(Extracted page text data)

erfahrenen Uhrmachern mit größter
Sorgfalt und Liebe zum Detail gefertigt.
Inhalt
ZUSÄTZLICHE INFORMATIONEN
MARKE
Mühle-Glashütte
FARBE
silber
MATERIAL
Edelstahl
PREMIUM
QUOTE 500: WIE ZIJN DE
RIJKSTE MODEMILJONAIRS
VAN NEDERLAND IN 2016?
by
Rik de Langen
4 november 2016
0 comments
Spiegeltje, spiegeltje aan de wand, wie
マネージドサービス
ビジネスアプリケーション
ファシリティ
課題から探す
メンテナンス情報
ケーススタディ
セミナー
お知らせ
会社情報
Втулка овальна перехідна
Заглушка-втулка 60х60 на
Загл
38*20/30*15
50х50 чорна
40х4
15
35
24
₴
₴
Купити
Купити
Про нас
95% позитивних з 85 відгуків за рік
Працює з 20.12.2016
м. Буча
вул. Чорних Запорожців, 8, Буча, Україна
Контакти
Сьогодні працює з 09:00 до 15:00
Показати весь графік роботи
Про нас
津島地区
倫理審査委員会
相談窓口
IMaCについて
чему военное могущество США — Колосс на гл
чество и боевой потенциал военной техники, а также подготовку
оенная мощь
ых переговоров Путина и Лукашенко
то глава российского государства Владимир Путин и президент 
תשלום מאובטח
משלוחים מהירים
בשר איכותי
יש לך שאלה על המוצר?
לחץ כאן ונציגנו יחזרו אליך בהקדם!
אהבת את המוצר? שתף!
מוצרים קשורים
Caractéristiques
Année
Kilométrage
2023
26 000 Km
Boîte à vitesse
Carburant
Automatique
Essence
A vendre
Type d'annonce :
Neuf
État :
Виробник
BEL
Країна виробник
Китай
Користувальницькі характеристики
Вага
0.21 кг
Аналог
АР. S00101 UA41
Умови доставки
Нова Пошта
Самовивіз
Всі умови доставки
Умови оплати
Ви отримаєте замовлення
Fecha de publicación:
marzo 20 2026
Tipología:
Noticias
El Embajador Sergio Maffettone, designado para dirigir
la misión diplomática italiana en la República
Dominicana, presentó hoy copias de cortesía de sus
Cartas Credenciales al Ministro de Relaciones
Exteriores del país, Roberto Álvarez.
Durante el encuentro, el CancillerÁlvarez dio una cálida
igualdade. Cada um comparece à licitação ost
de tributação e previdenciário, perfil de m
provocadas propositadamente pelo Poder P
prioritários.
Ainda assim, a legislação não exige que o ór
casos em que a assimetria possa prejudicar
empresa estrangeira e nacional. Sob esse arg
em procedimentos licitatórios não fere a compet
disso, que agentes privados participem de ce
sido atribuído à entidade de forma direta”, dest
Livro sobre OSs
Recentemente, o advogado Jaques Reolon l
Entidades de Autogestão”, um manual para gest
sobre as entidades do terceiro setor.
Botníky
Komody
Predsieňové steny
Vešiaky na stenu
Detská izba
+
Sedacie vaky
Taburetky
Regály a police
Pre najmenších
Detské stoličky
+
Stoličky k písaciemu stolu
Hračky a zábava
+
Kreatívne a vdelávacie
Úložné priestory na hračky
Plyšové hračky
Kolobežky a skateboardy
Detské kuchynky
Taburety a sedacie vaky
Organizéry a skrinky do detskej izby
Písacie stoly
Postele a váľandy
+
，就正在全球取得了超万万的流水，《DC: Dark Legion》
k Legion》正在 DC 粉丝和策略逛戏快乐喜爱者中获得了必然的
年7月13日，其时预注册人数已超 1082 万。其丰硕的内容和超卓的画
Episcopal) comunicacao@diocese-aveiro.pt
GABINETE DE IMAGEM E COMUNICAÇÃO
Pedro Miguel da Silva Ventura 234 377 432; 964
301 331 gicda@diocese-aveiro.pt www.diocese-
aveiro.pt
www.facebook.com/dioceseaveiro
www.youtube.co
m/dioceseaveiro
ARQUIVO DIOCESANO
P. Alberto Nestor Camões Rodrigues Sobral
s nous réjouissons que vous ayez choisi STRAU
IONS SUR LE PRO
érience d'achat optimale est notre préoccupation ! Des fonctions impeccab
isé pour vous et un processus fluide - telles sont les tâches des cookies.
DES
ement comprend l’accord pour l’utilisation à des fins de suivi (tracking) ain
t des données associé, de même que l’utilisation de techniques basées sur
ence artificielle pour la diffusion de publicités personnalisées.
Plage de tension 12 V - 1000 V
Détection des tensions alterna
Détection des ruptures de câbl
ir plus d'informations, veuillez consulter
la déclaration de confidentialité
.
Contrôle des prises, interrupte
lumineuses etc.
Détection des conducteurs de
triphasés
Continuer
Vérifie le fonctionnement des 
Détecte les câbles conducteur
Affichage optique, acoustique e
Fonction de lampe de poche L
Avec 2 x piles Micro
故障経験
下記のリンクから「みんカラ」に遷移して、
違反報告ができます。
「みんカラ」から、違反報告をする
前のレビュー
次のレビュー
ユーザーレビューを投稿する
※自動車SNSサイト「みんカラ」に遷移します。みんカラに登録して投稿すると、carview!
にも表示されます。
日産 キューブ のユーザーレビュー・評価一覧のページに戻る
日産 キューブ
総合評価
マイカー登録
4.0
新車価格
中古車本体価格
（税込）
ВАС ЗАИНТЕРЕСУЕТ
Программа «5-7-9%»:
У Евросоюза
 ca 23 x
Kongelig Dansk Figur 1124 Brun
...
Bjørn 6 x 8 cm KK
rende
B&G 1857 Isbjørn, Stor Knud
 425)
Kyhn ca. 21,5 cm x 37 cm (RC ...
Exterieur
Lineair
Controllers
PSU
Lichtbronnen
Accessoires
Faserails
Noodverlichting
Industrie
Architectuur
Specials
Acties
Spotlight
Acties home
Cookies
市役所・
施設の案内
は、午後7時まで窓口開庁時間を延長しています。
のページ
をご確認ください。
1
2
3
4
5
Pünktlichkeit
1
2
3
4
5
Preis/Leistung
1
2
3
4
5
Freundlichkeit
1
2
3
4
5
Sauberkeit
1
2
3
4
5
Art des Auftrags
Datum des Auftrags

§ What you have to do:
Print out all the entries above exactly.

§ Answer area:
erfahrenen Uhrmachern mit größter
Sorgfalt und Liebe zum Detail gefertigt.
Inhalt
ZUSÄTZLICHE INFORMATIONEN
MARKE
Mühle-Glashütte
FARBE
silber
MATERIAL
Edelstahl
PREMIUM
QUOTE 500: WIE ZIJN DE
RIJKSTE MODEMILJONAIRS
VAN NEDERLAND IN 2016?
by
Rik de Langen
4 november 2016
0 comments
Spiegeltje, spiegeltje aan de wand, wie
マネージドサービス
ビジネスアプリケーション
ファシリティ
課題から探す
メンテナンス情報
ケーススタディ
セミナー
お知らせ
会社情報
Втулка овальна перехідна
Заглушка-втулка 60х60 на
Загл
38*20/30*15
50х50 чорна
40х4
15
35
24
₴
₴
Купити
Купити
Про нас
95% позитивних з 85 відгуків за рік
Працює з 20.12.2016
м. Буча
вул. Чорних Запорожців, 8, Буча, Україна
Контакти
Сьогодні працює з 09:00 до 15:00
Показати весь графік роботи
Про нас
津島地区
倫理審査委員会
相談窓口
IMaCについて
чему военное могущество США — Колосс на гл
чество и боевой потенциал военной техники, а также подготовку
оенная мощь
ых переговоров Путина и Лукашенко
то глава российского государства Владимир Путин и президент 
תשלום מאובטח
משלוחים מהירים
בשר איכותי
יש לך שאלה על המוצר?
לחץ כאן ונציגנו יחזרו אליך בהקדם!
אהבת את המוצר? שתף!
מוצרים קשורים
Caractéristiques
Année
Kilométrage
2023
26 000 Km
Boîte à vitesse
Carburant
Automatique
Essence
A vendre
Type d'annonce :
Neuf
État :
Виробник
BEL
Країна виробник
Китай
Користувальницькі характеристики
Вага
0.21 кг
Аналог
АР. S00101 UA41
Умови доставки
Нова Пошта
Самовивіз
Всі умови доставки
Умови оплати
Ви отримаєте замовлення
Fecha de publicación:
marzo 20 2026
Tipología:
Noticias
El Embajador Sergio Maffettone, designado para dirigir
la misión diplomática italiana en la República
Dominicana, presentó hoy copias de cortesía de sus
Cartas Credenciales al Ministro de Relaciones
Exteriores del país, Roberto Álvarez.
Durante el encuentro, el CancillerÁlvarez dio una cálida
igualdade. Cada um comparece à licitação ost
de tributação e previdenciário, perfil de m
provocadas propositadamente pelo Poder P
prioritários.
Ainda assim, a legislação não exige que o ór
casos em que a assimetria possa prejudicar
empresa estrangeira e nacional. Sob esse arg
em procedimentos licitatórios não fere a compet
disso, que agentes privados participem de ce
sido atribuído à entidade de forma direta”, dest
Livro sobre OSs
Recentemente, o advogado Jaques Reolon l
Entidades de Autogestão”, um manual para gest
sobre as entidades do terceiro setor.
Botníky
Komody
Predsieňové steny
Vešiaky na stenu
Detská izba
+
Sedacie vaky
Taburetky
Regály a police
Pre najmenších
Detské stoličky
+
Stoličky k písaciemu stolu
Hračky a zábava
+
Kreatívne a vdelávacie
Úložné priestory na hračky
Plyšové hračky
Kolobežky a skateboardy
Detské kuchynky
Taburety a sedacie vaky
Organizéry a skrinky do detskej izby
Písacie stoly
Postele a váľandy
+
，就正在全球取得了超万万的流水，《DC: Dark Legion》
k Legion》正在 DC 粉丝和策略逛戏快乐喜爱者中获得了必然的
年7月13日，其时预注册人数已超 1082 万。其丰硕的内容和超卓的画
Episcopal) comunicacao@diocese-aveiro.pt
GABINETE DE IMAGEM E COMUNICAÇÃO
Pedro Miguel da Silva Ventura 234 377 432; 964
301 331 gicda@diocese-aveiro.pt www.diocese-
aveiro.pt
www.facebook.com/dioceseaveiro
www.youtube.co
m/dioceseaveiro
ARQUIVO DIOCESANO
P. Alberto Nestor Camões Rodrigues Sobral
s nous réjouissons que vous ayez choisi STRAU
IONS SUR LE PRO
érience d'achat optimale est notre préoccupation ! Des fonctions impeccab
isé pour vous et un processus fluide - telles sont les tâches des cookies.
DES
ement comprend l’accord pour l’utilisation à des fins de suivi (tracking) ain
t des données associé, de même que l’utilisation de techniques basées sur
ence artificielle pour la diffusion de publicités personnalisées.
Plage de tension 12 V - 1000 V
Détection des tensions alterna
Détection des ruptures de câbl
ir plus d'informations, veuillez consulter
la déclaration de confidentialité
.
Contrôle des prises, interrupte
lumineuses etc.
Détection des conducteurs de
triphasés
Continuer
Vérifie le fonctionnement des 
Détecte les câbles conducteur
Affichage optique, acoustique e
Fonction de lampe de poche L
Avec 2 x piles Micro
故障経験
下記のリンクから「みんカラ」に遷移して、
違反報告ができます。
「みんカラ」から、違反報告をする
前のレビュー
次のレビュー
ユーザーレビューを投稿する
※自動車SNSサイト「みんカラ」に遷移します。みんカラに登録して投稿すると、carview!
にも表示されます。
日産 キューブ のユーザーレビュー・評価一覧のページに戻る
日産 キューブ
総合評価
マイカー登録
4.0
新車価格
中古車本体価格
（税込）
ВАС ЗАИНТЕРЕСУЕТ
Программа «5-7-9%»:
У Евросоюза
 ca 23 x
Kongelig Dansk Figur 1124 Brun
...
Bjørn 6 x 8 cm KK
rende
B&G 1857 Isbjørn, Stor Knud
 425)
Kyhn ca. 21,5 cm x 37 cm (RC ...
Exterieur
Lineair
Controllers
PSU
Lichtbronnen
Accessoires
Faserails
Noodverlichting
Industrie
Architectuur
Specials
Acties
Spotlight
Acties home
Cookies
市役所・
施設の案内
は、午後7時まで窓口開庁時間を延長しています。
のページ
をご確認ください。
1
2
3
4
5
Pünktlichkeit
1
2
3
4
5
Preis/Leistung
1
2
3
4
5
Freundlichkeit
1
2
3
4
5
Sauberkeit
1
2
3
4
5
Art des Auftrags
Datum des Auftrags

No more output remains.